What is required: Search the data for the string "Éducation", and report each line where it is found.

[Input Boundary: Start]

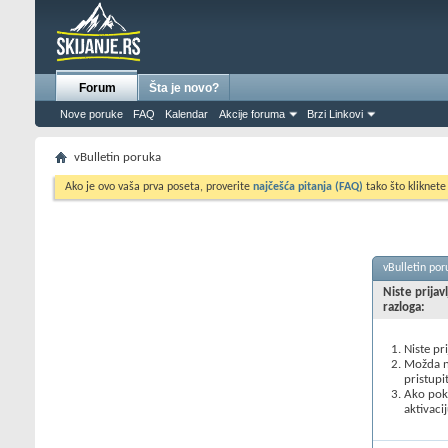
Forum
Šta je novo?
Nove poruke
FAQ
Kalendar
Akcije foruma
Brzi Linkovi
vBulletin poruka
Ako je ovo vaša prva poseta, proverite
najčešća pitanja (FAQ)
tako što kliknete
vBulletin por
Niste prijav
razloga:
Niste pr
Možda ne
pristupi
Ako poku
aktivacij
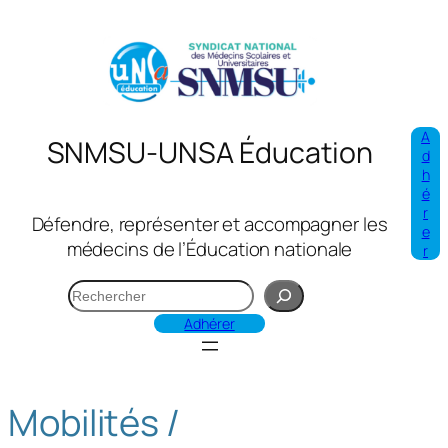
Aller
au
contenu
A
SNMSU-UNSA Éducation
d
h
é
r
Défendre, représenter et accompagner les
e
médecins de l’Éducation nationale
r
R
e
Adhérer
c
h
e
Mobilités /
r
c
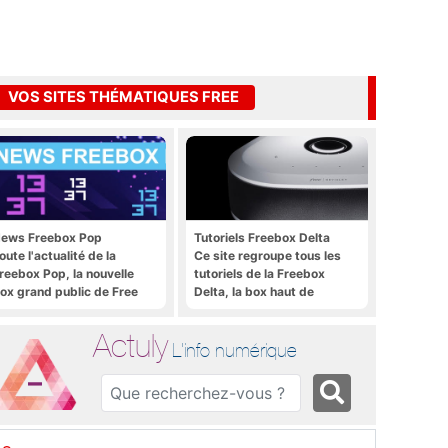
VOS SITES THÉMATIQUES FREE
ews Freebox Pop
Tutoriels Freebox Delta
oute l'actualité de la
Ce site regroupe tous les
reebox Pop, la nouvelle
tutoriels de la Freebox
ox grand public de Free
Delta, la box haut de
gamme de Free
Actuly
L'info numérique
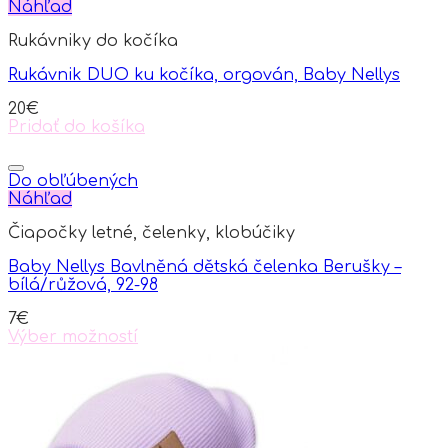
Náhľad
Rukávniky do kočíka
Rukávnik DUO ku kočíka, orgován, Baby Nellys
20
€
Pridať do košíka
Do obľúbených
Náhľad
Čiapočky letné, čelenky, klobúčiky
Baby Nellys Bavlněná dětská čelenka Berušky –
bílá/růžová, 92-98
7
€
Výber možností
This
product
has
multiple
variants.
The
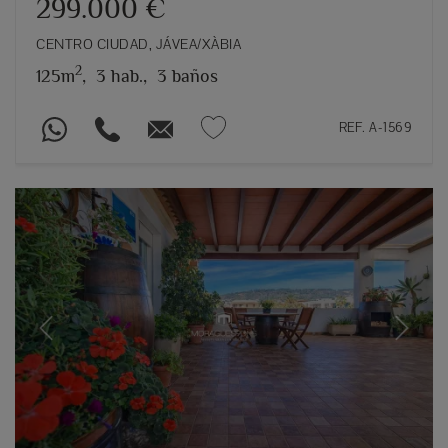
299.000 €
CENTRO CIUDAD, JÁVEA/XÀBIA
2
125m
,
3 hab.,
3 baños
REF. A-1569
Previous
Next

[Input Boundary: End]

Exercise response:
SNMSU-UNSA Éducation
médecins de l’Éducation nationale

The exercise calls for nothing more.